Co-authored-by: Sebastian Bernauer &lt;sebastian.bernauer@stackable.de&gt;

---------

Co-authored-by: Natalie &lt;nat@nullable.se&gt;
Co-authored-by: Sebastian Bernauer &lt;sebastian.bernauer@stackable.de&gt;
diff --git a/modules/concepts/pages/operations/cluster_operations.adoc b/modules/concepts/pages/operations/cluster_operations.adoc
@@ -6,6 +6,8 @@ Stackable operators offer different cluster operations to control the reconcilia
 * `reconciliationPaused` - Stop the operator from reconciling the cluster spec. The status will still be updated.
 * `stopped` - Stop all running pods but keep updating all deployed resources like `ConfigMaps`, `Services` and the cluster status.
 
+If not specified, `clusterOperation.reconciliationPaused` and `clusterOperation.stopped` default to `false`.
+
 == Example
 
 [source,yaml]
@@ -15,8 +17,54 @@ include::example$cluster-operations.yaml[]
 <1> The `clusterOperation.reconciliationPaused` flag set to `true` stops the operator from reconciling any changes to the cluster spec. The cluster status is still updated.
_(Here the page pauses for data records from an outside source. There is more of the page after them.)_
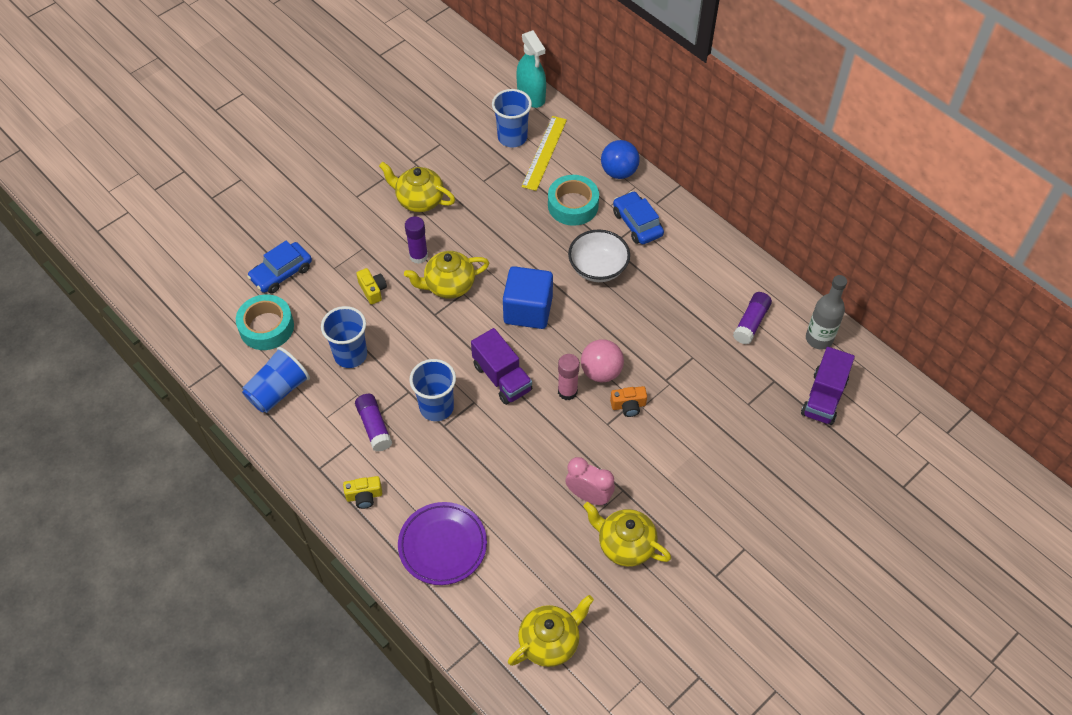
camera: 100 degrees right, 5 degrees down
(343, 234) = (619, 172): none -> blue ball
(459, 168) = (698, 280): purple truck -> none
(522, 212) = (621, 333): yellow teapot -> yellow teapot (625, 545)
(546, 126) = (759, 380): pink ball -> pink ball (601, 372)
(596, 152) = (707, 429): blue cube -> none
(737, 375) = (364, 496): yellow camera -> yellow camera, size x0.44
 <2> The `clusterOperation.stopped` flag set to `true` stops all pods in the cluster. This is done by setting all deployed `StatefulSet` replicas to 0.
 
-== Notes
-
-If not specified, `clusterOperation.reconciliationPaused` and `clusterOperation.stopped` default to `false`.
 
 IMPORTANT: When setting `clusterOperation.reconciliationPaused` and `clusterOperation.stopped` to true in the same step, `clusterOperation.reconciliationPaused` will take precedence. This means the cluster will stop reconciling immediately and the `stopped` field is ignored. To avoid this, the cluster should first be stopped and then paused.
+
+== Service Restarts
+
+=== Manual Restarts
+
+Sometimes it is necessary to restart services deployed in Kubernetes. A service restart should induce as little disruption as possible, ideally none.
+
+Most operators create StatefulSet objects for the products they manage and Kubernetes offers a rollout mechanism to restart them. You can use `kubectl rollout restart statefulset` to restart a StatefulSet previously created by an operator.
+
+To illustrate how to use the command line to restart one or more Pods, we will assume you used the Stackable HDFS Operator to deploy an HDFS stacklet called `dumbo`.
+
+This stacklet will consist, among other things, of three StatefulSets created for each HDFS role: `namenode`, `datanode` and `journalnode`. Let's list them:
+
+[source,shell]
+----
+❯ kubectl get statefulset -l app.kubernetes.io/instance=dumbo
+NAME                        READY   AGE
+dumbo-datanode-default      2/2     4m41s
+dumbo-journalnode-default   1/1     4m41s
+dumbo-namenode-default      2/2     4m41s
+----
+
+To restart the HDFS DataNode Pods, run:
+
+[source,shell]
+----
+❯ kubectl rollout restart statefulset dumbo-datanode-default 
+statefulset.apps/dumbo-datanode-default restarted
+----
+
+Sometimes you want to restart all Pods of a stacklet and not just individual roles. This can be achieved in a similar manner by using labels instead of StatefulSet names. Continuing with the example above, to restart all HDFS Pods you would have to run:
+
+[source,shell]
+----
+❯ kubectl rollout restart statefulset --selector app.kubernetes.io/instance=dumbo
+----
+
+To wait for all Pods to be running again:
+
+[source,shell]
+----
+❯ kubectl rollout status statefulset --selector app.kubernetes.io/instance=dumbo
+----
+
+Here we used the label `app.kubernetes.io/instance=dumbo` to select all Pods that belong to a specific HDFS stacklet. This label is created by the operator and `dumbo` is the name of the HDFS stacklet as specified in the custom resource. You can add more labels to make finer grained restarts.
+
+== Automatic Restarts
+
+The Commons Operator of the Stackable Platform may restart Pods automatically, for purposes such as ensuring that TLS certificates are up-to-date. For details, see the xref:commons-operator:index.adoc[Commons Operator documentation].